TASK INSTRUCTIONS – In your copy, leave out all pictures and reproduce every entry exactly.

── MATERIAL TO PROCESS ──

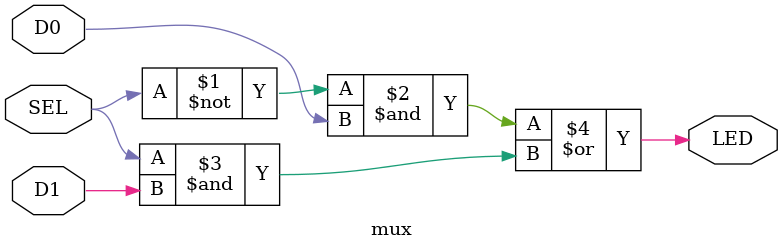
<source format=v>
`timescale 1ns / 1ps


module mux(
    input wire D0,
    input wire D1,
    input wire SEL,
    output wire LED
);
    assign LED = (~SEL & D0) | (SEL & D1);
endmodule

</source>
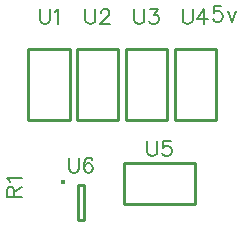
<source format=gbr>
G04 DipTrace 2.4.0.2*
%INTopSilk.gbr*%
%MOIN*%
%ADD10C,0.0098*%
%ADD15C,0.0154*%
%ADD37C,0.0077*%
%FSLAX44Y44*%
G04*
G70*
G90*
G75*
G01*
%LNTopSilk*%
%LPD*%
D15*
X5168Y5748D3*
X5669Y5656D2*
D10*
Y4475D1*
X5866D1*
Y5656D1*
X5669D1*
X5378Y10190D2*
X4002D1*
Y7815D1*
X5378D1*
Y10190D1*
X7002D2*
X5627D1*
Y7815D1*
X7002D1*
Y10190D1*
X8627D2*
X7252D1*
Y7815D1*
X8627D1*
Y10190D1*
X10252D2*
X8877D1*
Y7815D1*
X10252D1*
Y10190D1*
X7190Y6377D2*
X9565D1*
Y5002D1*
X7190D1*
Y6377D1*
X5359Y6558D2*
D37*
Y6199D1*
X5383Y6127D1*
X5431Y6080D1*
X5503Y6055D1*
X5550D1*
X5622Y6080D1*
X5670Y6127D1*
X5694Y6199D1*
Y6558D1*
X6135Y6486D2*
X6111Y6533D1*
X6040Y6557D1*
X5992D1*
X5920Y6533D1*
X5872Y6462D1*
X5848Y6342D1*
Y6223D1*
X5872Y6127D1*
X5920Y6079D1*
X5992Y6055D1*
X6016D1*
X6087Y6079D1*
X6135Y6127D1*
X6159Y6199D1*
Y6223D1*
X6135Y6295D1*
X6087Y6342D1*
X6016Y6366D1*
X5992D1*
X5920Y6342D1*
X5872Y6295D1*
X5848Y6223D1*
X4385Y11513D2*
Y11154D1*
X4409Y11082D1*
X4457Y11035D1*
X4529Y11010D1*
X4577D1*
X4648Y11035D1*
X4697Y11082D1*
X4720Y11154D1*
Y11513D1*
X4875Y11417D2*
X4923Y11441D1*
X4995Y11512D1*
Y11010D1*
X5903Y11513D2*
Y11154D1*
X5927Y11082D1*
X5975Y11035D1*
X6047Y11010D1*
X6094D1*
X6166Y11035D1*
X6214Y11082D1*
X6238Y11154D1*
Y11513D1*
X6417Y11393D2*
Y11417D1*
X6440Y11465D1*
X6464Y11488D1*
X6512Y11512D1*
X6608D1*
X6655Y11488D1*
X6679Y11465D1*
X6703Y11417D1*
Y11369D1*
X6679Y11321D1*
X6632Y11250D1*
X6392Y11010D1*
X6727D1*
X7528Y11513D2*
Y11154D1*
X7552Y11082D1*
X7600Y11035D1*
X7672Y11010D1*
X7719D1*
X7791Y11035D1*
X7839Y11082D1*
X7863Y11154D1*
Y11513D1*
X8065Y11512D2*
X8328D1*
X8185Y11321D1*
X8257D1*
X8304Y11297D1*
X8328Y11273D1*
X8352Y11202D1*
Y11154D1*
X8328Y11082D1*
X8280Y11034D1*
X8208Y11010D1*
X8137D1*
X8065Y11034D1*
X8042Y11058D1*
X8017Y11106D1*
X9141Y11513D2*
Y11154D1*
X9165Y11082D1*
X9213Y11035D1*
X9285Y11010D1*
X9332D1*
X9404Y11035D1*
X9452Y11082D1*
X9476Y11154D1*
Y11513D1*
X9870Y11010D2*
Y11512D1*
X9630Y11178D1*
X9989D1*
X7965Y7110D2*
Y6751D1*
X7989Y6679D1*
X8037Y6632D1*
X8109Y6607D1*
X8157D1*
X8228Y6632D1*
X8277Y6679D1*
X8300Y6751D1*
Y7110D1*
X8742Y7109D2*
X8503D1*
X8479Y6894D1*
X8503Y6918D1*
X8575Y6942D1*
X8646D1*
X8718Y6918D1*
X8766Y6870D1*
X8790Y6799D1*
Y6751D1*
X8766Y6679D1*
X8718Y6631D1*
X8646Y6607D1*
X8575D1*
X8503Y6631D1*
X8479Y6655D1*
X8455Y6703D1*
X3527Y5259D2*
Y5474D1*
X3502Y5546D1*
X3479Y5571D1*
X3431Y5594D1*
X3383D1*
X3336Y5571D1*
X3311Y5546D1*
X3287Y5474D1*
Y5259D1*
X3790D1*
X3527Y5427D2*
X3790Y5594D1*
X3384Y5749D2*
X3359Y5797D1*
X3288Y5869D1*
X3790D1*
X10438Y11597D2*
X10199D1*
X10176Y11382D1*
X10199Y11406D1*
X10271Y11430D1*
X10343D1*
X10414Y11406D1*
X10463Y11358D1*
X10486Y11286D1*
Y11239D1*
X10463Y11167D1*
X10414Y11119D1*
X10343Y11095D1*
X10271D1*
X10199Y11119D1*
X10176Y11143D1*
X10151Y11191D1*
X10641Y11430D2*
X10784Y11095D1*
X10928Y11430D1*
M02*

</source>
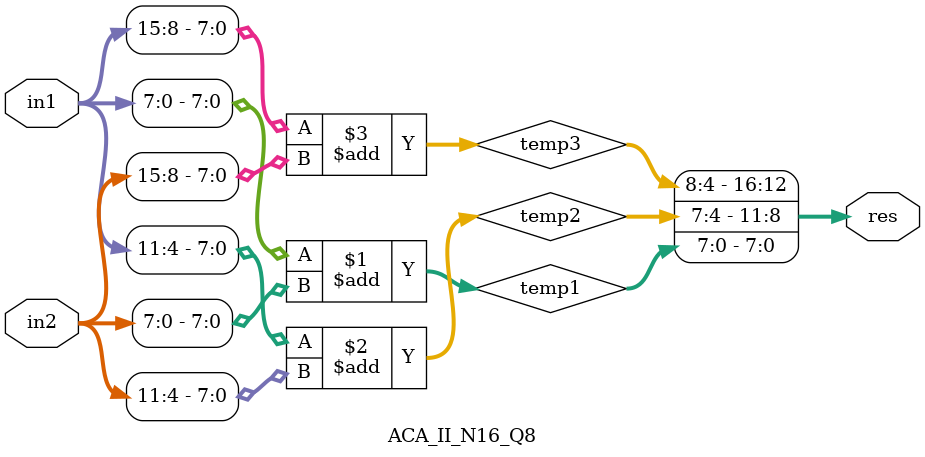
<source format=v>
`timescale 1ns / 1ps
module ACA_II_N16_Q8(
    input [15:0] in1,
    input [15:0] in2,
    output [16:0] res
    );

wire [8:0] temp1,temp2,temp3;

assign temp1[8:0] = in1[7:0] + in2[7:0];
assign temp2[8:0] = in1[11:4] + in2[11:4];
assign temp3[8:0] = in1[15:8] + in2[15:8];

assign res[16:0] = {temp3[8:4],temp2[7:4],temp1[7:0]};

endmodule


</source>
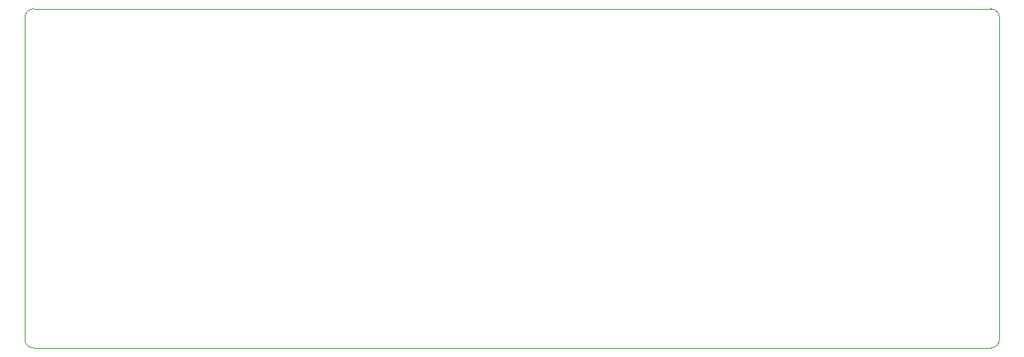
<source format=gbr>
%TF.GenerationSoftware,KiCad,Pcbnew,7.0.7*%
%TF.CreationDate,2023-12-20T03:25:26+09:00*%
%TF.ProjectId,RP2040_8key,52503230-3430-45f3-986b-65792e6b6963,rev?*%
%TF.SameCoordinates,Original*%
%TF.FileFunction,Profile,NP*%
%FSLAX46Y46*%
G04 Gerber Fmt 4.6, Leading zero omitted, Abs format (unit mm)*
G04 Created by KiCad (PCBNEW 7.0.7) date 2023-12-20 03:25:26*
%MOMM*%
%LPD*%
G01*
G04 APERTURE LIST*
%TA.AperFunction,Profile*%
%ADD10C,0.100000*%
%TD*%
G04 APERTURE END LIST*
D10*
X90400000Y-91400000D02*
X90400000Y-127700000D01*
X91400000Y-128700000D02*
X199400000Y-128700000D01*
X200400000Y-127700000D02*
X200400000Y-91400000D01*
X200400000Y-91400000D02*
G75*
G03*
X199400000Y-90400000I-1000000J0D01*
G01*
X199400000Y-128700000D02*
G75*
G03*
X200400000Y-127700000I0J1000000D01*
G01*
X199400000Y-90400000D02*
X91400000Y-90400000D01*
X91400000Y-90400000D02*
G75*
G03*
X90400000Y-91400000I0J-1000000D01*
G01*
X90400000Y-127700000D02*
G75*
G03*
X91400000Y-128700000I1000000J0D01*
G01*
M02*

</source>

───

EXERCISE RESPONSE –
<source format=v>
`timescale 1ns / 1ps


module mux(
    input wire D0,
    input wire D1,
    input wire SEL,
    output wire LED
);
    assign LED = (~SEL & D0) | (SEL & D1);
endmodule

</source>
<source format=gbr>
G04 DipTrace 2.4.0.2*
%INTopSilk.gbr*%
%MOIN*%
%ADD10C,0.0098*%
%ADD15C,0.0154*%
%ADD37C,0.0077*%
%FSLAX44Y44*%
G04*
G70*
G90*
G75*
G01*
%LNTopSilk*%
%LPD*%
D15*
X5168Y5748D3*
X5669Y5656D2*
D10*
Y4475D1*
X5866D1*
Y5656D1*
X5669D1*
X5378Y10190D2*
X4002D1*
Y7815D1*
X5378D1*
Y10190D1*
X7002D2*
X5627D1*
Y7815D1*
X7002D1*
Y10190D1*
X8627D2*
X7252D1*
Y7815D1*
X8627D1*
Y10190D1*
X10252D2*
X8877D1*
Y7815D1*
X10252D1*
Y10190D1*
X7190Y6377D2*
X9565D1*
Y5002D1*
X7190D1*
Y6377D1*
X5359Y6558D2*
D37*
Y6199D1*
X5383Y6127D1*
X5431Y6080D1*
X5503Y6055D1*
X5550D1*
X5622Y6080D1*
X5670Y6127D1*
X5694Y6199D1*
Y6558D1*
X6135Y6486D2*
X6111Y6533D1*
X6040Y6557D1*
X5992D1*
X5920Y6533D1*
X5872Y6462D1*
X5848Y6342D1*
Y6223D1*
X5872Y6127D1*
X5920Y6079D1*
X5992Y6055D1*
X6016D1*
X6087Y6079D1*
X6135Y6127D1*
X6159Y6199D1*
Y6223D1*
X6135Y6295D1*
X6087Y6342D1*
X6016Y6366D1*
X5992D1*
X5920Y6342D1*
X5872Y6295D1*
X5848Y6223D1*
X4385Y11513D2*
Y11154D1*
X4409Y11082D1*
X4457Y11035D1*
X4529Y11010D1*
X4577D1*
X4648Y11035D1*
X4697Y11082D1*
X4720Y11154D1*
Y11513D1*
X4875Y11417D2*
X4923Y11441D1*
X4995Y11512D1*
Y11010D1*
X5903Y11513D2*
Y11154D1*
X5927Y11082D1*
X5975Y11035D1*
X6047Y11010D1*
X6094D1*
X6166Y11035D1*
X6214Y11082D1*
X6238Y11154D1*
Y11513D1*
X6417Y11393D2*
Y11417D1*
X6440Y11465D1*
X6464Y11488D1*
X6512Y11512D1*
X6608D1*
X6655Y11488D1*
X6679Y11465D1*
X6703Y11417D1*
Y11369D1*
X6679Y11321D1*
X6632Y11250D1*
X6392Y11010D1*
X6727D1*
X7528Y11513D2*
Y11154D1*
X7552Y11082D1*
X7600Y11035D1*
X7672Y11010D1*
X7719D1*
X7791Y11035D1*
X7839Y11082D1*
X7863Y11154D1*
Y11513D1*
X8065Y11512D2*
X8328D1*
X8185Y11321D1*
X8257D1*
X8304Y11297D1*
X8328Y11273D1*
X8352Y11202D1*
Y11154D1*
X8328Y11082D1*
X8280Y11034D1*
X8208Y11010D1*
X8137D1*
X8065Y11034D1*
X8042Y11058D1*
X8017Y11106D1*
X9141Y11513D2*
Y11154D1*
X9165Y11082D1*
X9213Y11035D1*
X9285Y11010D1*
X9332D1*
X9404Y11035D1*
X9452Y11082D1*
X9476Y11154D1*
Y11513D1*
X9870Y11010D2*
Y11512D1*
X9630Y11178D1*
X9989D1*
X7965Y7110D2*
Y6751D1*
X7989Y6679D1*
X8037Y6632D1*
X8109Y6607D1*
X8157D1*
X8228Y6632D1*
X8277Y6679D1*
X8300Y6751D1*
Y7110D1*
X8742Y7109D2*
X8503D1*
X8479Y6894D1*
X8503Y6918D1*
X8575Y6942D1*
X8646D1*
X8718Y6918D1*
X8766Y6870D1*
X8790Y6799D1*
Y6751D1*
X8766Y6679D1*
X8718Y6631D1*
X8646Y6607D1*
X8575D1*
X8503Y6631D1*
X8479Y6655D1*
X8455Y6703D1*
X3527Y5259D2*
Y5474D1*
X3502Y5546D1*
X3479Y5571D1*
X3431Y5594D1*
X3383D1*
X3336Y5571D1*
X3311Y5546D1*
X3287Y5474D1*
Y5259D1*
X3790D1*
X3527Y5427D2*
X3790Y5594D1*
X3384Y5749D2*
X3359Y5797D1*
X3288Y5869D1*
X3790D1*
X10438Y11597D2*
X10199D1*
X10176Y11382D1*
X10199Y11406D1*
X10271Y11430D1*
X10343D1*
X10414Y11406D1*
X10463Y11358D1*
X10486Y11286D1*
Y11239D1*
X10463Y11167D1*
X10414Y11119D1*
X10343Y11095D1*
X10271D1*
X10199Y11119D1*
X10176Y11143D1*
X10151Y11191D1*
X10641Y11430D2*
X10784Y11095D1*
X10928Y11430D1*
M02*

</source>
<source format=v>
`timescale 1ns / 1ps
module ACA_II_N16_Q8(
    input [15:0] in1,
    input [15:0] in2,
    output [16:0] res
    );

wire [8:0] temp1,temp2,temp3;

assign temp1[8:0] = in1[7:0] + in2[7:0];
assign temp2[8:0] = in1[11:4] + in2[11:4];
assign temp3[8:0] = in1[15:8] + in2[15:8];

assign res[16:0] = {temp3[8:4],temp2[7:4],temp1[7:0]};

endmodule


</source>
<source format=gbr>
%TF.GenerationSoftware,KiCad,Pcbnew,7.0.7*%
%TF.CreationDate,2023-12-20T03:25:26+09:00*%
%TF.ProjectId,RP2040_8key,52503230-3430-45f3-986b-65792e6b6963,rev?*%
%TF.SameCoordinates,Original*%
%TF.FileFunction,Profile,NP*%
%FSLAX46Y46*%
G04 Gerber Fmt 4.6, Leading zero omitted, Abs format (unit mm)*
G04 Created by KiCad (PCBNEW 7.0.7) date 2023-12-20 03:25:26*
%MOMM*%
%LPD*%
G01*
G04 APERTURE LIST*
%TA.AperFunction,Profile*%
%ADD10C,0.100000*%
%TD*%
G04 APERTURE END LIST*
D10*
X90400000Y-91400000D02*
X90400000Y-127700000D01*
X91400000Y-128700000D02*
X199400000Y-128700000D01*
X200400000Y-127700000D02*
X200400000Y-91400000D01*
X200400000Y-91400000D02*
G75*
G03*
X199400000Y-90400000I-1000000J0D01*
G01*
X199400000Y-128700000D02*
G75*
G03*
X200400000Y-127700000I0J1000000D01*
G01*
X199400000Y-90400000D02*
X91400000Y-90400000D01*
X91400000Y-90400000D02*
G75*
G03*
X90400000Y-91400000I0J-1000000D01*
G01*
X90400000Y-127700000D02*
G75*
G03*
X91400000Y-128700000I1000000J0D01*
G01*
M02*

</source>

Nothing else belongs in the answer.